The UW Medicine Neurosciences Institute’s pituitary program clinic, with surgical leader Manuel Ferreira, M.D., Ph.D., Fel. ’10, UW assistant professor in the Department of Neurological Surgery and co-director of Skull-base and Minimally Invasive Neurosurgery at Harborview Medical Center, provides comprehensive care with a multi-disciplinary team of specialists — including neurosurgeons, endocrinologists, neuro-ophthalmologists, radiologists, pathologists, otolaryngologists, radiation oncologists, nurses and patient-care coordinators — trained to treat complex pituitary tumors.

“The program allows us to consolidate all our pituitary tumor surgeries at Harborview, which leads to better outcomes,” explains Anthony M. Avellino, M.D., Res. ’00, FACS, MBA, director of the UW Medicine Neurosciences Institute. The location of a specialized clinic within Harborview means that patients can have “one-stop” appointments for evaluation and treatment of both emergent and acute-care needs, as well as access to leading-edge technologies. The system is also more cost-efficient.
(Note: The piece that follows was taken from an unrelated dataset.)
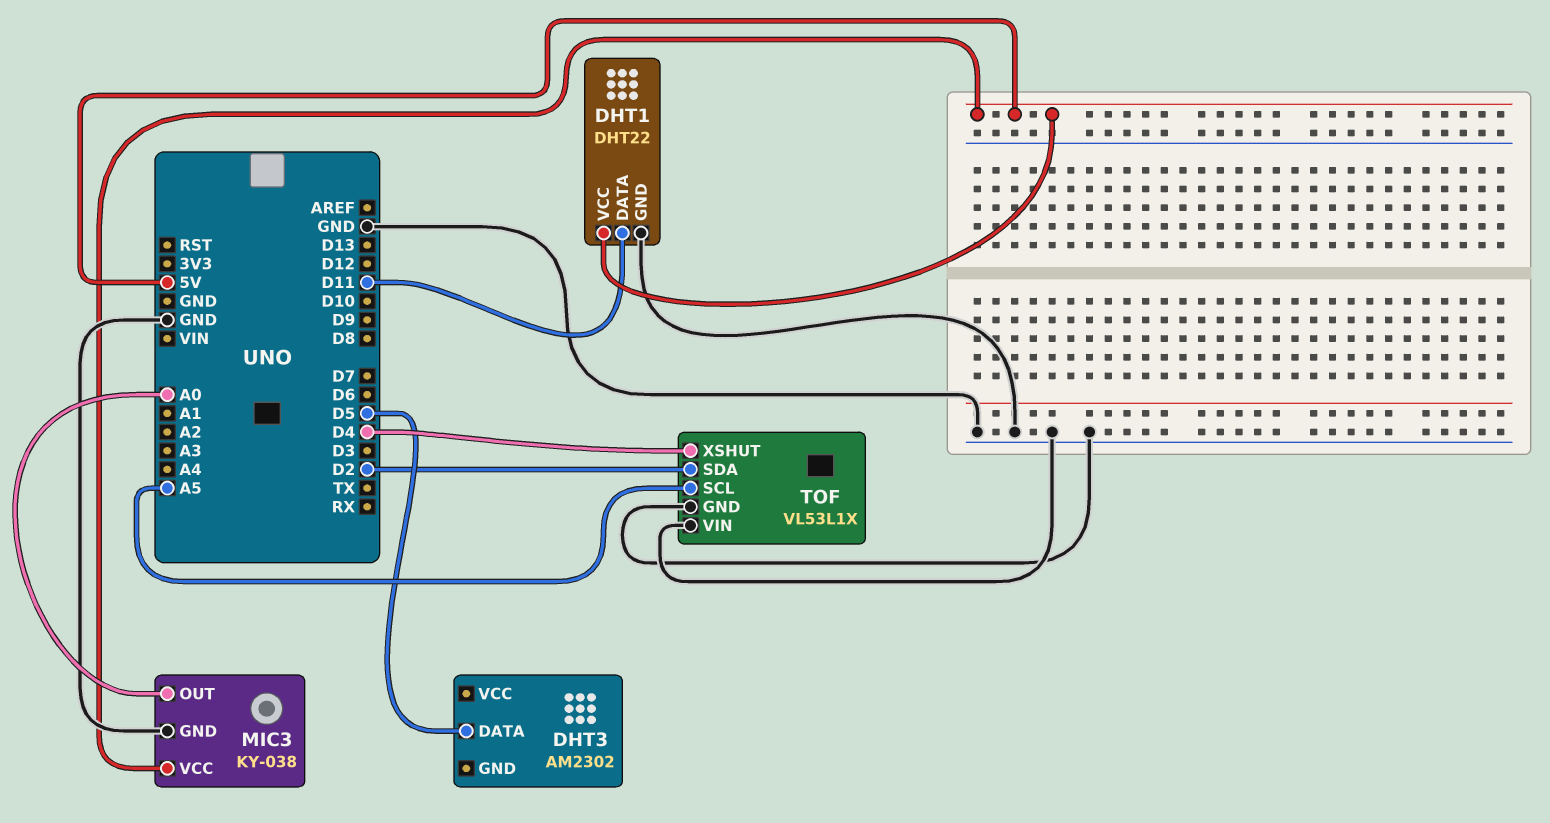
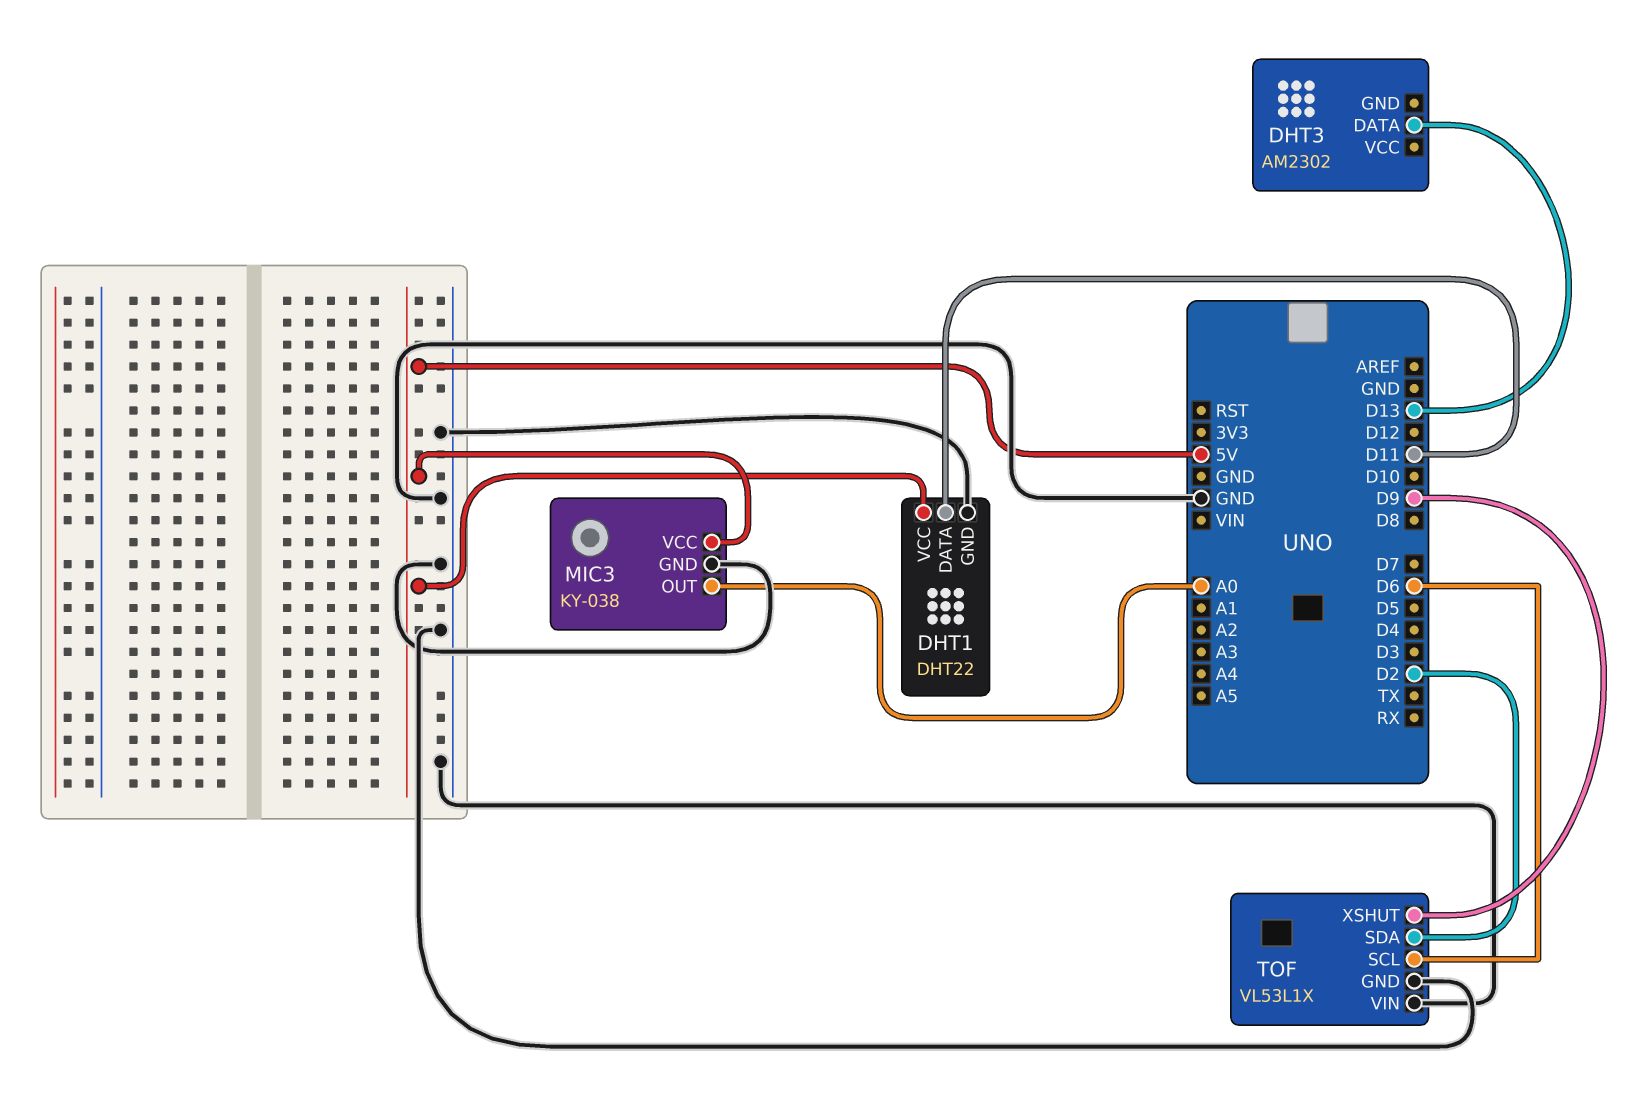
DHT3 pin DATA: D5 -> D13
TOF pin SCL: A5 -> D6
TOF pin XSHUT: D4 -> D9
In fact, in June, 2010, Harborview upgraded to the Gamma Knife Perfexion radiosurgery system — a state-of-the-art technology for highly precise radiation therapy. The Perfexion system allows treatment of a wide range of targets faster and more efficiently than ever before. The clinic also provides a combination of intraoperative CT scans and preoperative MRI during surgical procedures, enabling better localization of the tumor anatomy and improved patient outcomes.

“The endoscopic procedures UW Medicine pituitary specialists perform are safer, less painful, cause less tissue damage and have a shorter recovery time than traditional surgeries,” says Avellino.